Activity:
Return, unchanged and with no pictures, the lines below from the very first through the one that contains "X016120Y025980D03*".

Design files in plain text
[Start of section]

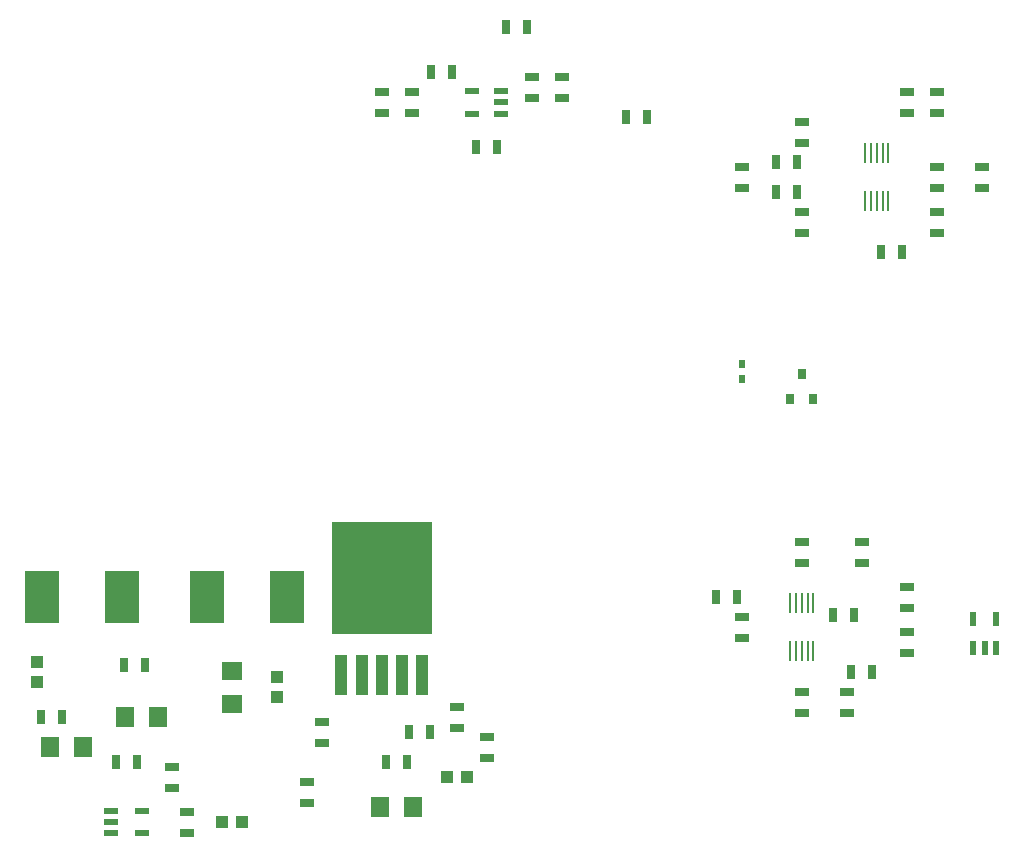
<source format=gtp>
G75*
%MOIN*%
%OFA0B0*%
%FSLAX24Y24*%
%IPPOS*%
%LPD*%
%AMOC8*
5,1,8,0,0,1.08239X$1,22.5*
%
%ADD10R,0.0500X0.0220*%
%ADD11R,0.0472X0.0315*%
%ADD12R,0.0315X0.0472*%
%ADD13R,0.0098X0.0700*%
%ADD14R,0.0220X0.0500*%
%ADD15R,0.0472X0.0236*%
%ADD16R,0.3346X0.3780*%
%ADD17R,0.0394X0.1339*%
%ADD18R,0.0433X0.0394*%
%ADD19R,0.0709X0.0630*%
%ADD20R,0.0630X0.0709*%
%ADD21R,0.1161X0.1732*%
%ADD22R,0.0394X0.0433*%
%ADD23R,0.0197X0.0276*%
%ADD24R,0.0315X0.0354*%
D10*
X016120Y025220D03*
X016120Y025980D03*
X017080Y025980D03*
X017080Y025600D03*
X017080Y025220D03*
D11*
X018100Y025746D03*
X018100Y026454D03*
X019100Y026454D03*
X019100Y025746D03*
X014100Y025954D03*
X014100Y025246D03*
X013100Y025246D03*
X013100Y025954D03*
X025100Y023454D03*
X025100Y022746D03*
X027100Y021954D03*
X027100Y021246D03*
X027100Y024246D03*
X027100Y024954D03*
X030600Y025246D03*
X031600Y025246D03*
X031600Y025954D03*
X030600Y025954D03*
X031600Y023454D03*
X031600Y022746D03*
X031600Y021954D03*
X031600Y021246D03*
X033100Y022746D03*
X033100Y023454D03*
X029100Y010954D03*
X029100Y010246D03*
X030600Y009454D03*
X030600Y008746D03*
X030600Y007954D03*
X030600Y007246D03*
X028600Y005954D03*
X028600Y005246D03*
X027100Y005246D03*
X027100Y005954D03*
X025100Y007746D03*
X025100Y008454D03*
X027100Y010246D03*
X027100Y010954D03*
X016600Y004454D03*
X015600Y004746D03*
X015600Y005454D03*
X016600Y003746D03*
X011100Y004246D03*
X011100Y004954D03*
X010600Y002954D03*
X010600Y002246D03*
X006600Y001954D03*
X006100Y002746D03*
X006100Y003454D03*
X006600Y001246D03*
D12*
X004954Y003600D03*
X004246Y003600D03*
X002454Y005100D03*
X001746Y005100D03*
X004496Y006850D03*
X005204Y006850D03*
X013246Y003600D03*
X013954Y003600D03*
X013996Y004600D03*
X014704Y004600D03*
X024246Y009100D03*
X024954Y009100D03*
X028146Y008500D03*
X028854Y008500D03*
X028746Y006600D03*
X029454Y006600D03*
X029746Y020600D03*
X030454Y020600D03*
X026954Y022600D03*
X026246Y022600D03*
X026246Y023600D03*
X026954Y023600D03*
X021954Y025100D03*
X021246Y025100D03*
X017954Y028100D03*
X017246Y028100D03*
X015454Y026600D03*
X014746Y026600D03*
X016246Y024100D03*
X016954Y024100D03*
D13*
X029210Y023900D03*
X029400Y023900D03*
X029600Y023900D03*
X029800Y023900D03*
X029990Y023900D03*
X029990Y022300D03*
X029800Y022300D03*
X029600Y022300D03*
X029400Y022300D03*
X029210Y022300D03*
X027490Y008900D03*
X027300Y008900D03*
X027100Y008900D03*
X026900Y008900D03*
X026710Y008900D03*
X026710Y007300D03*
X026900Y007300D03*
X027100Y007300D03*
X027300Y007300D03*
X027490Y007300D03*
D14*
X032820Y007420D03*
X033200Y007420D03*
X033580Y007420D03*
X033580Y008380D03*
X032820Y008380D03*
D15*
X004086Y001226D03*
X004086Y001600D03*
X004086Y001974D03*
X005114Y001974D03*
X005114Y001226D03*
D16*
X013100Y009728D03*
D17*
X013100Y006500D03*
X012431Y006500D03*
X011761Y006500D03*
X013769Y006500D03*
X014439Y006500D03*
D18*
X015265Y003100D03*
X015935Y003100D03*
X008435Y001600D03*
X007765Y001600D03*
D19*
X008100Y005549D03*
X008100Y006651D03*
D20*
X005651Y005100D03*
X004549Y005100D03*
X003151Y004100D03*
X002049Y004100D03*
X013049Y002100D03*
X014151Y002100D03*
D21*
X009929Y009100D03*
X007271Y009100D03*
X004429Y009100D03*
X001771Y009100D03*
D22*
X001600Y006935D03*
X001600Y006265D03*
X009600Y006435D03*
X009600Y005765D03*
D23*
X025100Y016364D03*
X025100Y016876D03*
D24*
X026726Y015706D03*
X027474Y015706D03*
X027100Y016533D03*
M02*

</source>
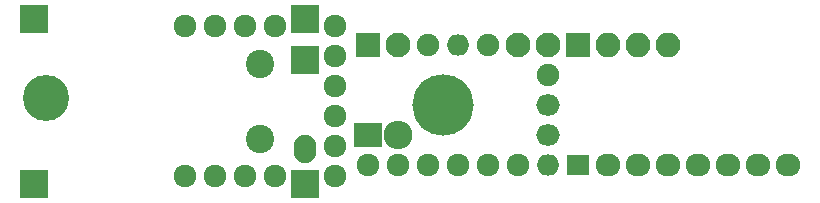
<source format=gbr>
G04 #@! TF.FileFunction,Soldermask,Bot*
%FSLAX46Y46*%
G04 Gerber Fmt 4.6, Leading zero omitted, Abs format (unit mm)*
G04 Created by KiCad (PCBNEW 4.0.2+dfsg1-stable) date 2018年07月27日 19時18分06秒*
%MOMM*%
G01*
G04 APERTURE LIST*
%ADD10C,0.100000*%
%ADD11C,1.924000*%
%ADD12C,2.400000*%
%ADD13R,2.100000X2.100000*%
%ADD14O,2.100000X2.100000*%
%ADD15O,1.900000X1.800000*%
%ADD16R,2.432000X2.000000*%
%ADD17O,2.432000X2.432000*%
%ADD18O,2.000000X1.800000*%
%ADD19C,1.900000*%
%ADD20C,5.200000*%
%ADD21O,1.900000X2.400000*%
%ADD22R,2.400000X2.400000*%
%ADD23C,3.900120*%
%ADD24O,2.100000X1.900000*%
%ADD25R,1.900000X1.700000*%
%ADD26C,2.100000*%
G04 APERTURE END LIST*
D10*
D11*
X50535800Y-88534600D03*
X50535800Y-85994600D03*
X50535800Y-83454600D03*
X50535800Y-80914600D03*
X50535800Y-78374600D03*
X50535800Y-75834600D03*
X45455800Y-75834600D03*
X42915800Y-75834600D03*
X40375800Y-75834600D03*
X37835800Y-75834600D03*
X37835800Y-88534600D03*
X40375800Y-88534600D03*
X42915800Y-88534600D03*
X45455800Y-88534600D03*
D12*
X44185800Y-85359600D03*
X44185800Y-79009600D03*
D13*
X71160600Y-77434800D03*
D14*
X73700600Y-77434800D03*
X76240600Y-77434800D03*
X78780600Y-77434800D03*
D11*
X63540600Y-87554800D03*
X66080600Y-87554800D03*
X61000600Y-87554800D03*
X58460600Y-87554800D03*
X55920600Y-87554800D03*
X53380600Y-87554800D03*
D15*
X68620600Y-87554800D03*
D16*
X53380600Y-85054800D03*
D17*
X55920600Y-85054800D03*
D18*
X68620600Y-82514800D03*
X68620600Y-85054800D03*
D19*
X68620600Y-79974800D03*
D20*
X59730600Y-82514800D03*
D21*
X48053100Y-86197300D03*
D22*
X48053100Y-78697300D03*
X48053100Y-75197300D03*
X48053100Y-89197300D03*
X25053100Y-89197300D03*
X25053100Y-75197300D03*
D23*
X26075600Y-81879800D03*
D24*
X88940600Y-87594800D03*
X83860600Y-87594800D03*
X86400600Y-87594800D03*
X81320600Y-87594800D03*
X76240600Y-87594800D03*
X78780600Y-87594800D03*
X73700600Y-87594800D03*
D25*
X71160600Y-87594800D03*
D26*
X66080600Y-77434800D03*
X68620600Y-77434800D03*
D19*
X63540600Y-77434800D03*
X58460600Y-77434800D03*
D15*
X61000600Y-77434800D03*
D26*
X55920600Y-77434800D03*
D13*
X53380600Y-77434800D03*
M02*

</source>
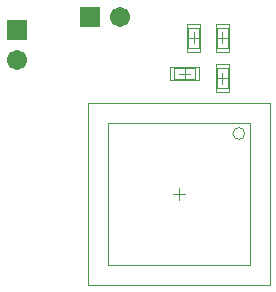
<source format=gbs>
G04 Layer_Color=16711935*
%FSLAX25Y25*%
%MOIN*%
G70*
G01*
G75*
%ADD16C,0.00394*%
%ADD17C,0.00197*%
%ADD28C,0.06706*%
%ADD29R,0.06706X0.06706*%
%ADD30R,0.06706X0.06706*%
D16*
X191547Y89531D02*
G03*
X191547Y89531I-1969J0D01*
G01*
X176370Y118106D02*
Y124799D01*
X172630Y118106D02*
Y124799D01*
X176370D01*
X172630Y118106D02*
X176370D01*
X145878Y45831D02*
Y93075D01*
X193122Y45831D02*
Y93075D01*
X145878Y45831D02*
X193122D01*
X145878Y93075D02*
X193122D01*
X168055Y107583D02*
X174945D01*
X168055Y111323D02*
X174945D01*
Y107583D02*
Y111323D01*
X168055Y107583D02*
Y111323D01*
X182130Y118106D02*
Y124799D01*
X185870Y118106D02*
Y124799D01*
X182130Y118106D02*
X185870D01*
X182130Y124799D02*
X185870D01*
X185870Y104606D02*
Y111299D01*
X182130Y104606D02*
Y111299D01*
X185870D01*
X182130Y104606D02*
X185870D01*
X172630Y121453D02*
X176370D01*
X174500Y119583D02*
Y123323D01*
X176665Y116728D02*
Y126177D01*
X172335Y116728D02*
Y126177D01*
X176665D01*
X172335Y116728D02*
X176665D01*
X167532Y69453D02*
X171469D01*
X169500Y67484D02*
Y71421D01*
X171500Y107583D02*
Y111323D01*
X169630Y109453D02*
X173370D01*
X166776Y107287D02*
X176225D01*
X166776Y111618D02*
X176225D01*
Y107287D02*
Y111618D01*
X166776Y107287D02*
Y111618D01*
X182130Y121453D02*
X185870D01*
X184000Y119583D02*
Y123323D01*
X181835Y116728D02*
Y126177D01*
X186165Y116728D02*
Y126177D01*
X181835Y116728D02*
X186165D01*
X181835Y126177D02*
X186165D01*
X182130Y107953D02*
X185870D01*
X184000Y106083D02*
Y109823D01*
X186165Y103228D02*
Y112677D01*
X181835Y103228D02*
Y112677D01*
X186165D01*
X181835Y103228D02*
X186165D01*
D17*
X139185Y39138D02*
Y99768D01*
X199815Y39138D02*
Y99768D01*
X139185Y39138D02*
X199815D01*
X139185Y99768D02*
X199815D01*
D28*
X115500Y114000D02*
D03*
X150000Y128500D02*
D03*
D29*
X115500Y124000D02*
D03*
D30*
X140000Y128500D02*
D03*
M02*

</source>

[End of section]

Your solution:
<source format=gtp>
G75*
%MOIN*%
%OFA0B0*%
%FSLAX24Y24*%
%IPPOS*%
%LPD*%
%AMOC8*
5,1,8,0,0,1.08239X$1,22.5*
%
%ADD10R,0.0500X0.0220*%
%ADD11R,0.0472X0.0315*%
%ADD12R,0.0315X0.0472*%
%ADD13R,0.0098X0.0700*%
%ADD14R,0.0220X0.0500*%
%ADD15R,0.0472X0.0236*%
%ADD16R,0.3346X0.3780*%
%ADD17R,0.0394X0.1339*%
%ADD18R,0.0433X0.0394*%
%ADD19R,0.0709X0.0630*%
%ADD20R,0.0630X0.0709*%
%ADD21R,0.1161X0.1732*%
%ADD22R,0.0394X0.0433*%
%ADD23R,0.0197X0.0276*%
%ADD24R,0.0315X0.0354*%
D10*
X016120Y025220D03*
X016120Y025980D03*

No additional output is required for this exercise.